— Тоже и здѣсь, братецъ ты мой, народу не легко…
— Какому народу?—спросилъ Василій.
— Китайскому. Въ эдакое-то пекло да камни таскать… А, вонъ, гляди, мѣшки несутъ!
— Длинноносые къ пеклу привыкли. Ишь идутъ и покрикиваютъ…
— Это они покрикиваютъ для передышки, чтобы легче было нести… Это они, братъ, умно…
И, помолчавъ, Акимъ замѣтилъ:
— Привыкли!? Поневолѣ привыкнешь, коли на харчъ заработать надо. Наше матросское дѣло легче, а и то, инъ разъ, возропщешь. А ты: привыкли! Поносилъ-бы ты самъ!

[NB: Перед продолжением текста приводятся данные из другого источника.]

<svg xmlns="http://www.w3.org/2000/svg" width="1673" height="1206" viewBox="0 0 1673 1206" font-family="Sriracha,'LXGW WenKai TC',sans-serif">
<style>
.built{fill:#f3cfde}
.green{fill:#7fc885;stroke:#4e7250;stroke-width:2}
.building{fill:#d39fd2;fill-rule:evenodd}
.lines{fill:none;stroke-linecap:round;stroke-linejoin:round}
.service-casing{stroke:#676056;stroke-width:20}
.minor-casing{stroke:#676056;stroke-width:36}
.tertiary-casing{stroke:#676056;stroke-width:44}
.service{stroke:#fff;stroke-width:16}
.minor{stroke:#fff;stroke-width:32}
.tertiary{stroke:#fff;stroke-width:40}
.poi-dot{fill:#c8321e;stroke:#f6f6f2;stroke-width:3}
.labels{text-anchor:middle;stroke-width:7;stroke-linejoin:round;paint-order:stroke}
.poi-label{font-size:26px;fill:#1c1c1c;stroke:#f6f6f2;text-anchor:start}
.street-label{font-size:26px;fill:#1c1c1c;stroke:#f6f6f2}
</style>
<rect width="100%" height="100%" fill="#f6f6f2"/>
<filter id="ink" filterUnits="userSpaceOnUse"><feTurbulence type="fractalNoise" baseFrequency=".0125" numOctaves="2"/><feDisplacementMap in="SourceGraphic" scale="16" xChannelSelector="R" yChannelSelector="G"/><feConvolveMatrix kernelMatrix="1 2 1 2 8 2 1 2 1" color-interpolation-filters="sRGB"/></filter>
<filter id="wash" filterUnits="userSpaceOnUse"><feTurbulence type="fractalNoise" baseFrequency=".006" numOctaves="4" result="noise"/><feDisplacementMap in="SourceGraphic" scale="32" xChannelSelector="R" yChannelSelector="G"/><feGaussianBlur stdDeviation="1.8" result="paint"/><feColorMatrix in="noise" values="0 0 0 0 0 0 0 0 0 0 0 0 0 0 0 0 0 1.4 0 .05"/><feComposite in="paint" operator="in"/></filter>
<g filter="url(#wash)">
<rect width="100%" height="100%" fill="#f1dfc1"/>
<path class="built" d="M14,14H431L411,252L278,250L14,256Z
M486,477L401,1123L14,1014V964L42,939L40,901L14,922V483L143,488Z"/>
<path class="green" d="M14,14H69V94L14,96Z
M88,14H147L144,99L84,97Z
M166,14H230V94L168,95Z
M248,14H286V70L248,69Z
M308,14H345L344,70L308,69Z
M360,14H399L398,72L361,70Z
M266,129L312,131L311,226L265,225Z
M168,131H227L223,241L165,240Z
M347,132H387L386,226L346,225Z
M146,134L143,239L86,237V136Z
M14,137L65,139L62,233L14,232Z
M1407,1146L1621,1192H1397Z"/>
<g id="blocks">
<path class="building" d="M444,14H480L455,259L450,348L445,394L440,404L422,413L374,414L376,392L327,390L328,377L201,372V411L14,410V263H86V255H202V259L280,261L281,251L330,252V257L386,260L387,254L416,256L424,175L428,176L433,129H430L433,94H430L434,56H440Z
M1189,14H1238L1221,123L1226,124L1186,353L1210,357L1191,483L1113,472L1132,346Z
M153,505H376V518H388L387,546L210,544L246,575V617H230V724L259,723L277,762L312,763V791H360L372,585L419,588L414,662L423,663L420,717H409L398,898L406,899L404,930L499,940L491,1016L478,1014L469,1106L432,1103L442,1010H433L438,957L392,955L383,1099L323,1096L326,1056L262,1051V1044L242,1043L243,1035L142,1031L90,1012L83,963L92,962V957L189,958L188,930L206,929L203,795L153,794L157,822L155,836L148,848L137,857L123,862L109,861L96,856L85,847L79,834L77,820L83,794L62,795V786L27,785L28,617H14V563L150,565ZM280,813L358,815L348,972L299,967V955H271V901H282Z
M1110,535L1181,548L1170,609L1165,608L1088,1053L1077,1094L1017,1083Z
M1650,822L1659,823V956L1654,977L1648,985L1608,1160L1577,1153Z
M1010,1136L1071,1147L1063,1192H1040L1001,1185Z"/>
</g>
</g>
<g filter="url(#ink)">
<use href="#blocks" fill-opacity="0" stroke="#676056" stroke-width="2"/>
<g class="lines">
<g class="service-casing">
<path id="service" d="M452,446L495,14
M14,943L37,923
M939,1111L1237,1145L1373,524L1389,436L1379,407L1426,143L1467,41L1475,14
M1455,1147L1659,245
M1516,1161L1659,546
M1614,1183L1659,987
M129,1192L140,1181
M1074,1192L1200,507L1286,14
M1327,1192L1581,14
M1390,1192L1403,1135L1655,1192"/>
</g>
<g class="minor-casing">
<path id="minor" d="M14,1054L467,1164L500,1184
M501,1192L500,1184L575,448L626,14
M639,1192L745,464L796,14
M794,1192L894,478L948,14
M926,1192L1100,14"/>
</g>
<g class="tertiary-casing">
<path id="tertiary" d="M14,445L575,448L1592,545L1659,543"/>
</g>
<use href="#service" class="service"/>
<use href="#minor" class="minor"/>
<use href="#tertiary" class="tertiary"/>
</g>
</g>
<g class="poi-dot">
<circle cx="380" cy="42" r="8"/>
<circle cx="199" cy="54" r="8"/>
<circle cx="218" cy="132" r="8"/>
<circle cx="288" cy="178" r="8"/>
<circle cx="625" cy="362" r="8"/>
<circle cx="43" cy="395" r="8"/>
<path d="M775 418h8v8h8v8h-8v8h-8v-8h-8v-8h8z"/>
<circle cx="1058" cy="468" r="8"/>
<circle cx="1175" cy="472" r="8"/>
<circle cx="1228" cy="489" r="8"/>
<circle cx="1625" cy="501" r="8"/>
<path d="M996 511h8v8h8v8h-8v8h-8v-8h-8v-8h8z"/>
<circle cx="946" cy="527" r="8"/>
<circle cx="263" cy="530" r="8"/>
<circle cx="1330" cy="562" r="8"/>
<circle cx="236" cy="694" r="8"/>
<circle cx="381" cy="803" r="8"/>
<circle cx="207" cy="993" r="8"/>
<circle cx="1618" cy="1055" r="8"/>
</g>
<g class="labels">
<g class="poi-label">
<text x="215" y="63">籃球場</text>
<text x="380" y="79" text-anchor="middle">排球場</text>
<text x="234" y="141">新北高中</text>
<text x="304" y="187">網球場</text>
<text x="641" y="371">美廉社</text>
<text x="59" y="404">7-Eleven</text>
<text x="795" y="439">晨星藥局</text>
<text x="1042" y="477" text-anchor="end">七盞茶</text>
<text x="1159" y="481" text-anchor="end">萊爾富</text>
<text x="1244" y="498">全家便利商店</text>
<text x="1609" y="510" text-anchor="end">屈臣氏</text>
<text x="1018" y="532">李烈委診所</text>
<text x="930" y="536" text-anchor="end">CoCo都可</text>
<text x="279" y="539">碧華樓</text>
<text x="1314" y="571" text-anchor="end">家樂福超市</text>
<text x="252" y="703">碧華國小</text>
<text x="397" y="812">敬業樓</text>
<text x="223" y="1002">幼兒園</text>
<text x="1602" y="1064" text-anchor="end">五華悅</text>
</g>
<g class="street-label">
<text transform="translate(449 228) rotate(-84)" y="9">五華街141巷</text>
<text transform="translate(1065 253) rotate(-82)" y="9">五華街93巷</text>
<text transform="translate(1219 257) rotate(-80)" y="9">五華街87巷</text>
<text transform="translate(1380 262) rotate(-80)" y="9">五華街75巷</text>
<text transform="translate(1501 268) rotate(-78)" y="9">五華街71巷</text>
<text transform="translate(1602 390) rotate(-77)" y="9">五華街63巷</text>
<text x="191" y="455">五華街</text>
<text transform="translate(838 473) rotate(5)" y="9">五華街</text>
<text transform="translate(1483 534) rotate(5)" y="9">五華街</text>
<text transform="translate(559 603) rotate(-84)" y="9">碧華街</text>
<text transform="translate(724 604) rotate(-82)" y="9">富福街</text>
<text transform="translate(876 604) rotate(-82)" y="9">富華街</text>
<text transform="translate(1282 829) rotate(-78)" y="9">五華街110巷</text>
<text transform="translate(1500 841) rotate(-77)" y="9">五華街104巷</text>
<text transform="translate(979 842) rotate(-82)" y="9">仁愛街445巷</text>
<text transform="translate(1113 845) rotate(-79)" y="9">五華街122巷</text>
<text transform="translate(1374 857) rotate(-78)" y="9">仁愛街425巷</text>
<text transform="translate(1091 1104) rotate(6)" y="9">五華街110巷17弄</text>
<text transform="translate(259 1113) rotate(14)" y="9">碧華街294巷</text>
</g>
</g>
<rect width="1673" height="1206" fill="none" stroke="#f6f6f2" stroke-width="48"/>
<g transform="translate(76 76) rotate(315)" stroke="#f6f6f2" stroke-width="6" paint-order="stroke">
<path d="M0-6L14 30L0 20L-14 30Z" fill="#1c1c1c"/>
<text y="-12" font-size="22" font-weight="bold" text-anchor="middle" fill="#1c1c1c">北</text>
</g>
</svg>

— Не стоитъ ихъ жалѣть: нехристь!—презрительно проговорилъ Василій.
— Это ты, Вася, зря мелешь… У Бога всѣ люди—дѣти…
— Одни хрещенные!..—настаивалъ Василій.
— Всѣ… Это и въ книгахъ писано.
— Ну и чего ты, Акимка, присталъ?.. Пусть будутъ всѣ.
— А только, видно, во всемъ свѣтѣ Господь заказалъ простому народу трудиться, а богатому въ холѣ жить. Что хрещеный, что нехристь, а ежели который человѣкъ простого мужицкаго званія, работай, братецъ ты мой, до отвалу… То-то оно и есть!—прибавилъ Акимъ въ какомъ-то философскомъ раздумьѣ, словно бы отвѣчая на свои мысли.
— Дай мнѣ капиталъ, и я по господски проживу!—засмѣялся Акимъ.[1]
— Капиталу Богъ и не даетъ нашему брату… Любитъ насъ Богъ-то. Потому съ капиталомъ—пропали-бы люди, ежели да у всѣхъ капиталъ… Кто за землей-бы ходилъ… да за колоскомъ приглядывалъ?..
— А и знатно-же печетъ, Акимка!—промолвилъ Швецовъ, видимо не желая поддерживать подобный разговоръ.
— Припекаетъ!
Они шли молча и, поднявшись на гору, вышли на большую, широкую улицу съ густыми деревьями бульвара. Высокіе, красивые дома конторъ, гостиницъ и мѣстныхъ богачей тянулись сплошнымъ рядомъ. Въ нижнихъ этажахъ помѣщались блестящіе магазины. Всюду царила чистота.
— Красивый городъ!—похвалили оба матроса.
Они отдохнули на бульварѣ, подъ тѣнью, поглядывая на прохожихъ всевозможныхъ національностей, видѣли, какъ ка-
- ↑ Вероятно, опечатка. По смыслу должно быть «засмеялся Василій». — Примечание редактора Викитеки.